Anything and everything that even hints that this
is not true is a lie.
>
>
Beleive whatever. lies you want.
>
>
It is a verified fact that Ben did agree that the criteria
have been met. That you insist upon lying about that so
that we cannot proceed to the next step that follows that
gives me no reason to continue talking to you.
>
>
>
The problem is that Ben is adopting your definitions that professor Sipser is not using.
>
Ben agrees that my criteria have been met according to their
exact words. If you want to lie about that I won't talk to
you again.
Which meant different things, so not the same.

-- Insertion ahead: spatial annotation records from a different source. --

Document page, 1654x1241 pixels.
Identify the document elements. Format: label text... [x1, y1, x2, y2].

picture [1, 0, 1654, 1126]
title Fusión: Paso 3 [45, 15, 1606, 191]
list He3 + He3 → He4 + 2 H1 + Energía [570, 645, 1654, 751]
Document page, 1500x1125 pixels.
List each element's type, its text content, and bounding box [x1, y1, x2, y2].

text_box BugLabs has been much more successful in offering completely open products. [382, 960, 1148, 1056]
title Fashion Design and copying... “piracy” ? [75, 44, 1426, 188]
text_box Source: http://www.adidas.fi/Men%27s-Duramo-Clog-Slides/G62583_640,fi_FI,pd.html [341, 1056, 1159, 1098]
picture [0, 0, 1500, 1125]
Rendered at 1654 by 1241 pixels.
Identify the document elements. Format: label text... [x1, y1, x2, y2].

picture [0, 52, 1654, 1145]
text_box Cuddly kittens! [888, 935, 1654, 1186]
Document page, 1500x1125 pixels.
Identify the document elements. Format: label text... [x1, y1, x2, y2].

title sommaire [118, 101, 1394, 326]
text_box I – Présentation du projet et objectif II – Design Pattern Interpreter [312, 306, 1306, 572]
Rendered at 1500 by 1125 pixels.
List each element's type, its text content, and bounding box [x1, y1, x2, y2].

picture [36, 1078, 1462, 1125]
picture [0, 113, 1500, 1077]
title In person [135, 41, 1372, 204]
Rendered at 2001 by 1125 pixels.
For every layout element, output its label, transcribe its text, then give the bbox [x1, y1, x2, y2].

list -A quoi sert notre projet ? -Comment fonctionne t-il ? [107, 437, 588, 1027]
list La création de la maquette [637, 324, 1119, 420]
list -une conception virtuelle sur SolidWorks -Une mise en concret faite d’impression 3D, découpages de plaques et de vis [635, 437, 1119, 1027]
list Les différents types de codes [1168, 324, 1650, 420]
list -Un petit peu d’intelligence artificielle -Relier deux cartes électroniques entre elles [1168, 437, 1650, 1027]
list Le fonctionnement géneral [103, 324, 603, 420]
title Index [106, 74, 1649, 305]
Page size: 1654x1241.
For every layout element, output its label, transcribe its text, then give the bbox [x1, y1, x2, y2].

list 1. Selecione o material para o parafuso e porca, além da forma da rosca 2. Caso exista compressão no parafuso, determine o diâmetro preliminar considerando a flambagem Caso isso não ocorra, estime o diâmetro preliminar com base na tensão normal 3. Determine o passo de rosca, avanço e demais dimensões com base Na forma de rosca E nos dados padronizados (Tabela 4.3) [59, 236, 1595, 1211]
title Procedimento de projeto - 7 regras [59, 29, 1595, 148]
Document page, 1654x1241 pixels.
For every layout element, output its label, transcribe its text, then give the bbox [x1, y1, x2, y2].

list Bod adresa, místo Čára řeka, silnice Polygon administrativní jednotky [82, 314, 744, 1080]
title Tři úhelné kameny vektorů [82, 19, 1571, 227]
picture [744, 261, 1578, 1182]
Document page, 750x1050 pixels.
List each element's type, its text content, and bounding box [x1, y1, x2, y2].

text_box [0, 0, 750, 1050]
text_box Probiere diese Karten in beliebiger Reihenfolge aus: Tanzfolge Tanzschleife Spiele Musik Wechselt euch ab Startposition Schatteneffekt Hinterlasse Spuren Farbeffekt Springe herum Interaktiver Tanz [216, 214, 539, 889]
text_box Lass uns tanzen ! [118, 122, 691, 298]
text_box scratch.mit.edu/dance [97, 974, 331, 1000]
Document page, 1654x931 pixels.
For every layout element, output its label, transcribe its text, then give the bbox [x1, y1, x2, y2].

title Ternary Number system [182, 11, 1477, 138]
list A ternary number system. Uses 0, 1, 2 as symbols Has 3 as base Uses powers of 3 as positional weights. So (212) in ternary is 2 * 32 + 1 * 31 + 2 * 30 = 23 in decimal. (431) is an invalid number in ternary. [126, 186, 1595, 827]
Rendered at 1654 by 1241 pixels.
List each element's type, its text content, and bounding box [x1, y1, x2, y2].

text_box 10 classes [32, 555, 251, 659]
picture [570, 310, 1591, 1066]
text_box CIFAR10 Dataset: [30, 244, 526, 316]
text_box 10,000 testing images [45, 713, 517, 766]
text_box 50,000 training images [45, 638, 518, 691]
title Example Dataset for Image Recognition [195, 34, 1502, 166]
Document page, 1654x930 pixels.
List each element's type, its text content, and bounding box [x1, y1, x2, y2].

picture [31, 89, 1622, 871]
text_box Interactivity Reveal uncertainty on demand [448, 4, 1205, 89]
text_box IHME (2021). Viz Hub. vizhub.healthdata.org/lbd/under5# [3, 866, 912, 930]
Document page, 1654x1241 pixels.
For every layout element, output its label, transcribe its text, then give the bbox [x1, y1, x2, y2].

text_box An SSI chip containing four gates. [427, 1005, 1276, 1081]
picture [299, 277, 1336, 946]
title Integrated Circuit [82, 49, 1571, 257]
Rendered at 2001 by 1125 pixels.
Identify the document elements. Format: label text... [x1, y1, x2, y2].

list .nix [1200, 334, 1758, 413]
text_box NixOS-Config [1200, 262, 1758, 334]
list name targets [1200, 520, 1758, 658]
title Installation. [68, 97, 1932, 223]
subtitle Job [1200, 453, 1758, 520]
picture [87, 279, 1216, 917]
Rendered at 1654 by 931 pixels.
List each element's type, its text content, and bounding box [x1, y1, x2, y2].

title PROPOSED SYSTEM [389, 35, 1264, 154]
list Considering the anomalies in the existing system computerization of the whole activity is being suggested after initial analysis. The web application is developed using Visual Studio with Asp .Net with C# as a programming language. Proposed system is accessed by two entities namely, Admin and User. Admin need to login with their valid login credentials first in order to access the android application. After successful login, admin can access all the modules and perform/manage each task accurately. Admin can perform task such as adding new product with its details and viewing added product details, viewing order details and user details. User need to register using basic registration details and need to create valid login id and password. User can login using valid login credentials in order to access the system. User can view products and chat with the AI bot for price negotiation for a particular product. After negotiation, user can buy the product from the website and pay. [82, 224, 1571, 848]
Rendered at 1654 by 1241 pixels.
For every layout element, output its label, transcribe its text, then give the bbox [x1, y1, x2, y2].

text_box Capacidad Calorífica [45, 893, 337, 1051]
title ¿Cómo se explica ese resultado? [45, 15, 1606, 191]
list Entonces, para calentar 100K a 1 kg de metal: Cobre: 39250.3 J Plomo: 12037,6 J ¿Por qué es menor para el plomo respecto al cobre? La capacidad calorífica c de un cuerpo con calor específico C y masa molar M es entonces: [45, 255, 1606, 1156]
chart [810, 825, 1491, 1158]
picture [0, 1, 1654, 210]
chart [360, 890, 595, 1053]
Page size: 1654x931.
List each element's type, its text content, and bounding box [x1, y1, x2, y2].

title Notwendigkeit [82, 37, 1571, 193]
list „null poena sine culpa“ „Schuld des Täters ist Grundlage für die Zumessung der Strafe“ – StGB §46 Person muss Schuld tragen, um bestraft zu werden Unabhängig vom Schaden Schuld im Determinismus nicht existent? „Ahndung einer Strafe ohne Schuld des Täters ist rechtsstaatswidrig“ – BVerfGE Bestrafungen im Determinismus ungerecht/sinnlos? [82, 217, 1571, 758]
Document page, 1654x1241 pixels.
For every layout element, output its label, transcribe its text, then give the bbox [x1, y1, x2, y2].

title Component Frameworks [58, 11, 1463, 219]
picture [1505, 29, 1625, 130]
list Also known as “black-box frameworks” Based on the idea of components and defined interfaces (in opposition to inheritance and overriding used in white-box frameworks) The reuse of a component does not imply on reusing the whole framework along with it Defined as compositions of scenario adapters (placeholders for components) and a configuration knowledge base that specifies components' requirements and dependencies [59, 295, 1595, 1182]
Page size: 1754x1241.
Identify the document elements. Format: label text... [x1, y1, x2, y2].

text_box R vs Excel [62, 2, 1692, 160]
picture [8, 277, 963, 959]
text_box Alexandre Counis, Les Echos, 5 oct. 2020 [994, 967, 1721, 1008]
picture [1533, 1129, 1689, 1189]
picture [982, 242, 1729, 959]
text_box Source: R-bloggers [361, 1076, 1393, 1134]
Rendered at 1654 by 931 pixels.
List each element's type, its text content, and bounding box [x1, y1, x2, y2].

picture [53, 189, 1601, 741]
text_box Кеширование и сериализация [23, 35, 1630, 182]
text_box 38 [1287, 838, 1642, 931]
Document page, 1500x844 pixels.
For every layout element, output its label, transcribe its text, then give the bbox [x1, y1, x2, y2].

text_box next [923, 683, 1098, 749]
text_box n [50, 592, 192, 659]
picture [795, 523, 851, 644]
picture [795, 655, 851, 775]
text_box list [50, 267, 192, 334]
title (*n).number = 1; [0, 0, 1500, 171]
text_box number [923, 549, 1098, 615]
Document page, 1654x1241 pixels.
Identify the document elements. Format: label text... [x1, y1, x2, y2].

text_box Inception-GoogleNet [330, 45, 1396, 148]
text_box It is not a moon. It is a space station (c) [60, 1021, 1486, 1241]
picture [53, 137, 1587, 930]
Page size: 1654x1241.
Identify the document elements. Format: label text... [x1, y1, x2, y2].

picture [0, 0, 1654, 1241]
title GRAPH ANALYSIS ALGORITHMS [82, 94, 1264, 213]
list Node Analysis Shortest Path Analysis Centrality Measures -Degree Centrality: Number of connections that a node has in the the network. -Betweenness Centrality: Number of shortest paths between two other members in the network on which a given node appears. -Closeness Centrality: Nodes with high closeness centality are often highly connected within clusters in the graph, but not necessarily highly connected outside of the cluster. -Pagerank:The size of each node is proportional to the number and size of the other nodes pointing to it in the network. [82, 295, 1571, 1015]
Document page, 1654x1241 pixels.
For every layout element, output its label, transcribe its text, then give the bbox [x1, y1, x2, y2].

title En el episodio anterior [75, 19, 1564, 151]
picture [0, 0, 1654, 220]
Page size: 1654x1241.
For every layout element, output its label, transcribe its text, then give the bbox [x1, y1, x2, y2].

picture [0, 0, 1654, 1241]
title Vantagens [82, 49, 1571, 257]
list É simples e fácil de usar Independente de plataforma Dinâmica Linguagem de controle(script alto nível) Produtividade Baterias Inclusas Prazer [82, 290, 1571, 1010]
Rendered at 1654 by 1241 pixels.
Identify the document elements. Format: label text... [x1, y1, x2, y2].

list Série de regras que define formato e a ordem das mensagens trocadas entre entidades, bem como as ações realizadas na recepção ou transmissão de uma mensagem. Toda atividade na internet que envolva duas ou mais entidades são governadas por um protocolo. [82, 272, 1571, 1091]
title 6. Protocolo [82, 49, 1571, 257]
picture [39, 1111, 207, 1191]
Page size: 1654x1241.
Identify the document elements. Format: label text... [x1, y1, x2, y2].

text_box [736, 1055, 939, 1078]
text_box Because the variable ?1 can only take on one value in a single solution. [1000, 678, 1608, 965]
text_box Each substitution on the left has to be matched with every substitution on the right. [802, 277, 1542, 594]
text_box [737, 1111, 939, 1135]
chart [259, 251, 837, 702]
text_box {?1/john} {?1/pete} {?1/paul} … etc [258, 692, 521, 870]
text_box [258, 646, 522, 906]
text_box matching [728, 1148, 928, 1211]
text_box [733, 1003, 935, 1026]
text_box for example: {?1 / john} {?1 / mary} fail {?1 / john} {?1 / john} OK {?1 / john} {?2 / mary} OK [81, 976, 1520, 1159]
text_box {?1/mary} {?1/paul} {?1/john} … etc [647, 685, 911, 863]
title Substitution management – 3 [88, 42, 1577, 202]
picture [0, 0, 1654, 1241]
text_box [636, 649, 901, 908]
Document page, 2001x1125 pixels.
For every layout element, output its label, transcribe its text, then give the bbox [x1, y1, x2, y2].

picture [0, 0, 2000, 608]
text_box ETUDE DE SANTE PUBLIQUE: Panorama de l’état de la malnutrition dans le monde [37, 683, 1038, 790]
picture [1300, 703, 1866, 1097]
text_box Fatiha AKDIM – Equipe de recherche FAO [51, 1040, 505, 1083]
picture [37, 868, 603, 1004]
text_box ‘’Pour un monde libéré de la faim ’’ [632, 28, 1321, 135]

The biggest problem is your H/P interlocking program pair is something outside the normal scope of Computation theory.
The way you have built your Deicder/Decider combination isn't actualy within the definition of normal Computaiton Theory, as that would have Decider as a totally independent program from the program it is deciding on.
Your H and D aren't that sort of thing because they are interwined into a single memory space, and even share code.
This makes some things possible to do about the pair that can not be done if they were independent programs, like H being able to detect that D calls itself (but not copies of itself, which is why you don't allow those copies, as that breasks your lie).
Another of the big effect of thins, is that the way you defined it, D actually does have access to the decider that is going to decide it (if we follow your rule and name the decider H). This can turn what used to be an independent fully defined program P into a dependent program template. Undet THAT condition, Ben agreed that yoUr H could conclude that no version of H could simulate the version of D that uses it, to its final state. Since P is a template, and not a program, it doesn't have the normal Objective definition of behavior, and thus your subjective one might need to be used, even with its problems.
When you asked Professor Sipser, The H will be a SPECIFIC decider, and the D will be a specific input that doesn't change, and thus DOES have an objective behavior (that of directly running it, or completely simulating it) and only if H can determine that this OBJECTIVE definition is met, can it abort. Of course, due the relationship in the construction of D, the H that it was built from can NEVER make that correct determination, as if it does, then D will halt and thus H could not have made the determination.
The fact that you don't understand this just shows how little you understand the theory, or it seems, programming in general.